Heart diseases and physical frailty in community-dwelling older populations
概要
Background: Heart diseases have been associated with an increased risk of physical frailty. However, the association remains ambiguous and both directions are plausible. This study set out to examine the direct association by a cross-sectional study and a longitudinal study between heart diseases and physical frailty in community-dwe11ing older populations.

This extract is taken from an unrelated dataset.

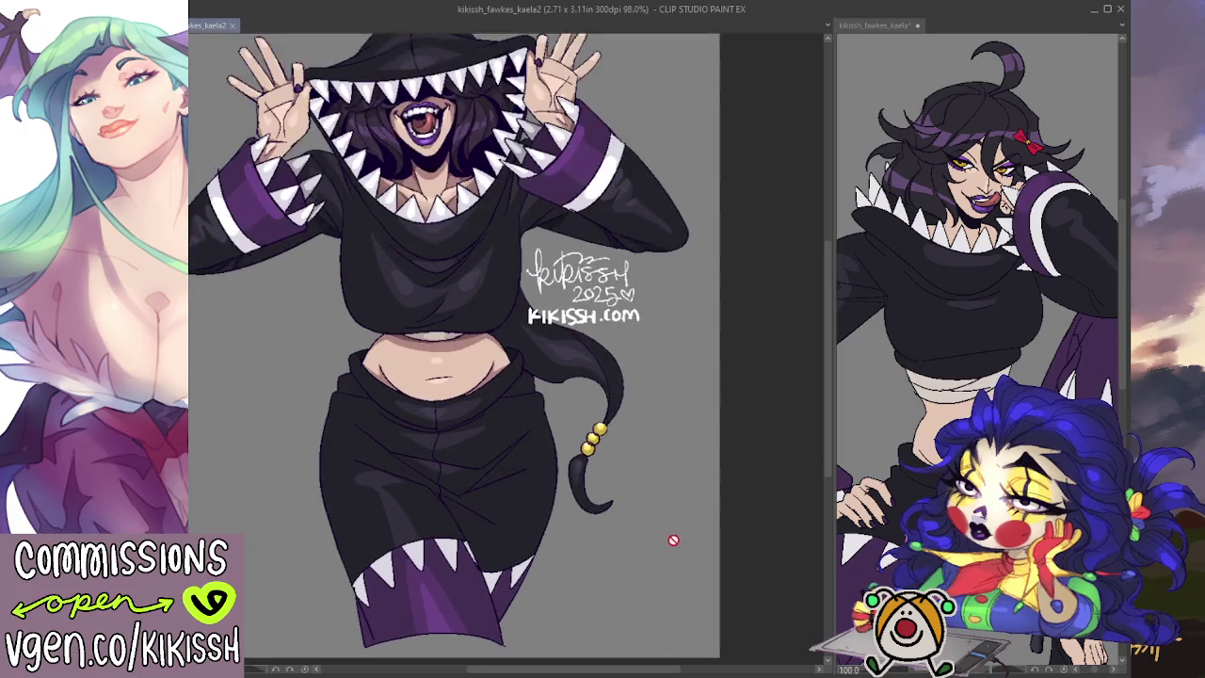
drag(687, 554, 691, 574)
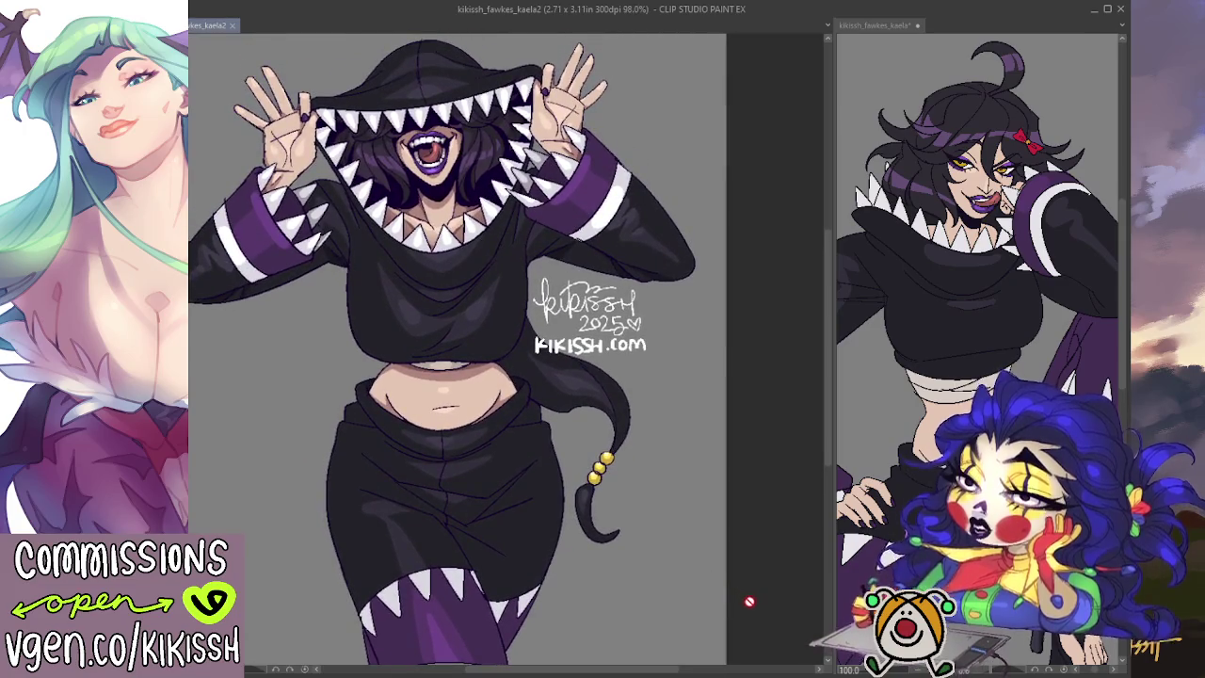
drag(699, 344, 704, 349)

Methods: Both studies recruited the participants from the septuagenarians, octogenarians, nonagenarians investigation with centenarians study (SONIC study) in three age groups including 70, 80, and 90 years old, respectively. The survey site assessed questionnaires on medical history, social factors, blood test, and physical examination. Physical frailty was defined base on slow gait speed or weak grip strength. Consequently, the first study was a cross-sectional study to examine the association between heart diseases, social factors, and physical frailty. A total 1,882 participants were recruited to the study. Associations were analyzed using multiple logistic regression with adjustments for covariate factors.
The second study was a longitudinal study to examine the association of walking speed and handgrip strength with coronary heart disease (CHD). A total 1272 older people free from heart diseases at the baseline. Any new case of CHD was obtained based on a self-reported doctor's diagnosis. Cox-proportion hazard models were adjusted for covariate factors to examine the CHD risk.
Results: First study indicated that heart diseases were associated with a slow gait speed. Frequency of going outdoors and direct interaction with relatives or friends were associated
with a slow gait speed. Living alone and frequency of direct interaction with relatives or friends were associated with physical frailty in subjects with heart disease. The second study indicated that walking speed was strongly associated with CHD risk after adjusting for all confounding factors in the total participants and women.
Conclusion: In this study, the result revealed that heart diseases were associated with physical frailty based on slow walking speed, and on the other hand, walking speed is a strong surrogate predictor of CHD risk among older people. Our findings emphasize the need to improve physical function in order to prevent frailty and heart disease among older populations.